Data in this exercise
• • • • • • •
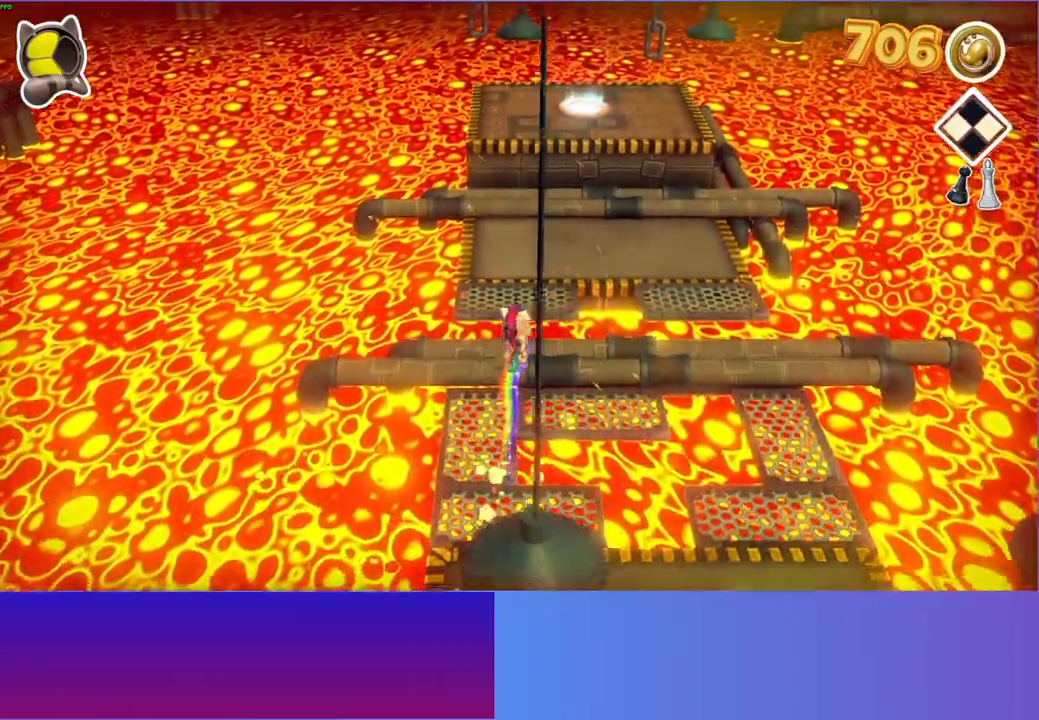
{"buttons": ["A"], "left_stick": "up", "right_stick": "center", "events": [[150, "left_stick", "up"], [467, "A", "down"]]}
• • • • • • •
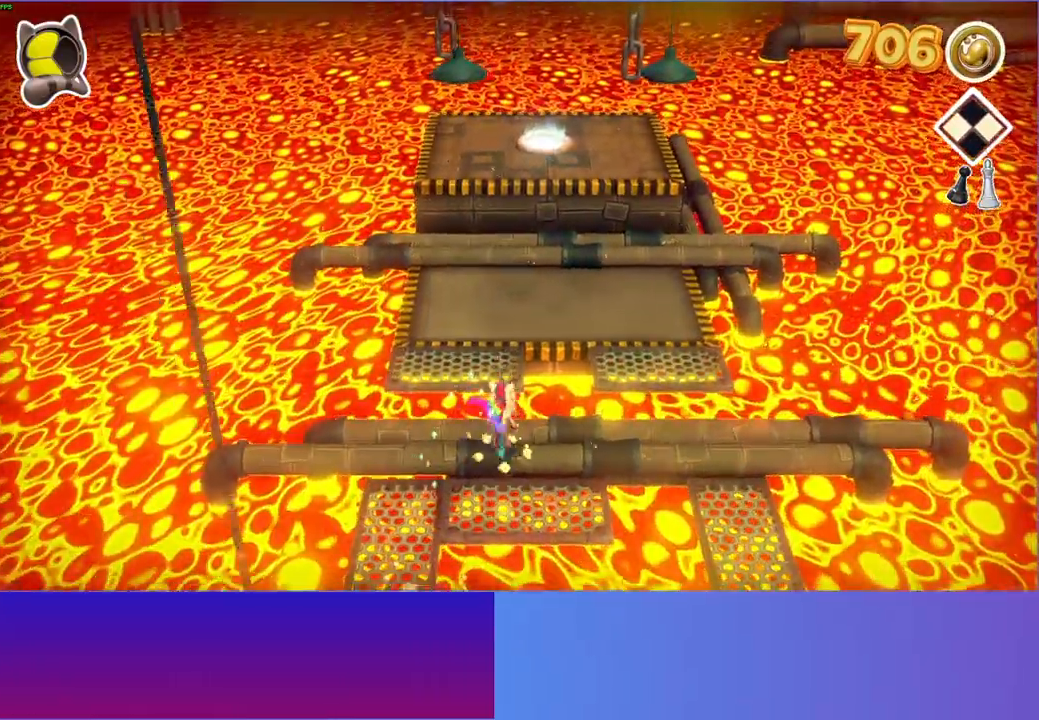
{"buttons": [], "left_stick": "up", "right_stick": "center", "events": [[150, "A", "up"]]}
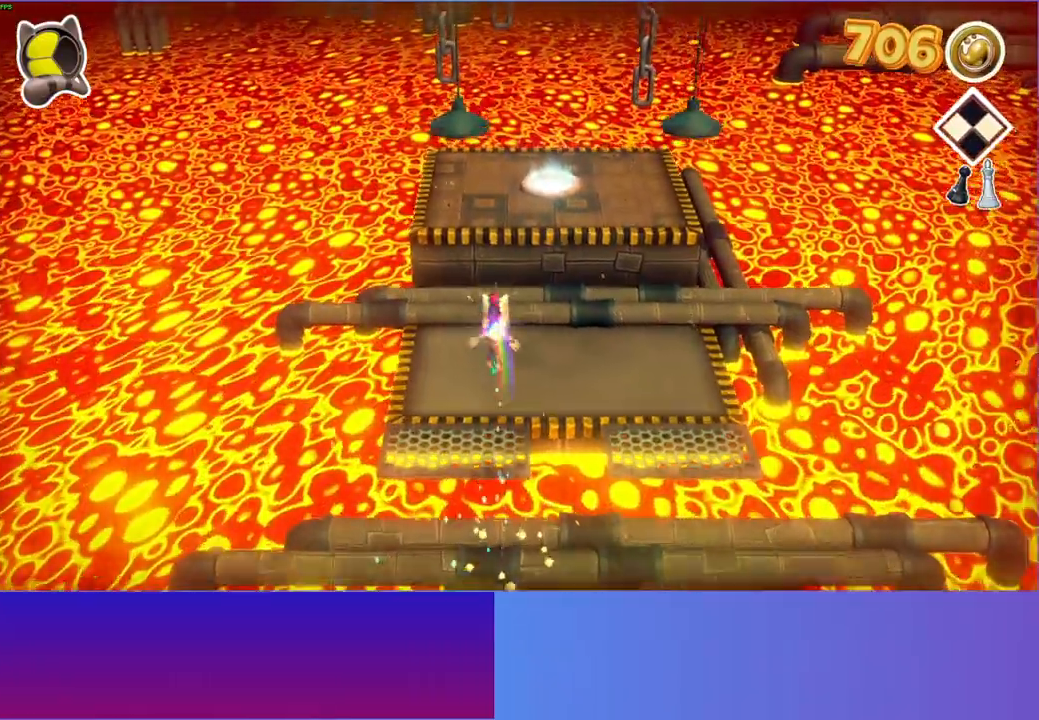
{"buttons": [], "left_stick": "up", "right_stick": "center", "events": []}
• • • • • • •
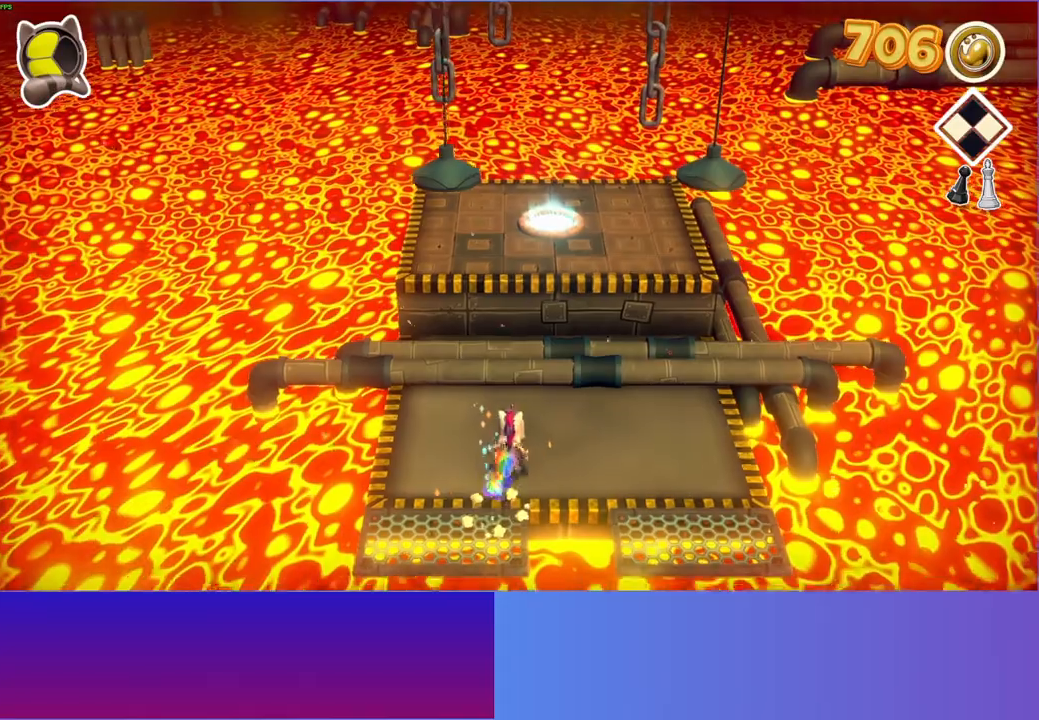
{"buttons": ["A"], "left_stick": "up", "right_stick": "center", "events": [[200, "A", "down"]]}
• • • • • • •
Problem requirements
Among the lines above, find each one containing the string "down" and copy it.

Solution to this exercise
{"buttons": ["A"], "left_stick": "up", "right_stick": "center", "events": [[150, "left_stick", "up"], [467, "A", "down"]]}
{"buttons": ["A"], "left_stick": "up", "right_stick": "center", "events": [[200, "A", "down"]]}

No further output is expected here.